-- ACTIVITY --
The required answer is an exact copy of every line from the beginning of the entries through the line with "Schutzimpfstoffe funktionieren nach", with all pictures omitted.

-- AVAILABLE DATA --
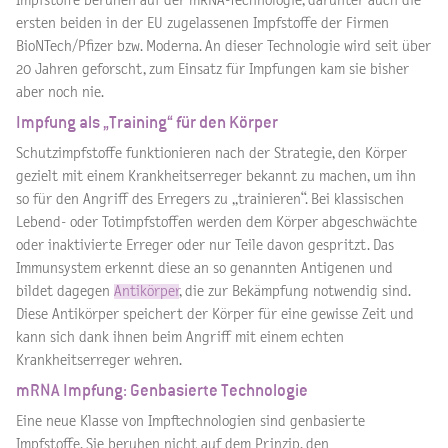
Impfstoffe beruhen auf der mRNA-Technologie, darunter auch die
ersten beiden in der EU zugelassenen Impfstoffe der Firmen
BioNTech/Pfizer bzw. Moderna. An dieser Technologie wird seit über
20 Jahren geforscht, zum Einsatz für Impfungen kam sie bisher
aber noch nie.
Impfung als „Training“ für den Körper
Schutzimpfstoffe funktionieren nach der Strategie, den Körper
gezielt mit einem Krankheitserreger bekannt zu machen, um ihn
so für den Angriff des Erregers zu „trainieren“. Bei klassischen
Lebend- oder Totimpfstoffen werden dem Körper abgeschwächte
oder inaktivierte Erreger oder nur Teile davon gespritzt. Das
Immunsystem erkennt diese an so genannten Antigenen und
bildet dagegen
Antikörper
, die zur Bekämpfung notwendig sind.
Diese Antikörper speichert der Körper für eine gewisse Zeit und
kann sich dank ihnen beim Angriff mit einem echten
Krankheitserreger wehren.
mRNA Impfung: Genbasierte Technologie
Eine neue Klasse von Impftechnologien sind genbasierte
Impfstoffe. Sie beruhen nicht auf dem Prinzip, den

-- SOLUTION TO THE EXERCISE --
Impfstoffe beruhen auf der mRNA-Technologie, darunter auch die
ersten beiden in der EU zugelassenen Impfstoffe der Firmen
BioNTech/Pfizer bzw. Moderna. An dieser Technologie wird seit über
20 Jahren geforscht, zum Einsatz für Impfungen kam sie bisher
aber noch nie.
Impfung als „Training“ für den Körper
Schutzimpfstoffe funktionieren nach der Strategie, den Körper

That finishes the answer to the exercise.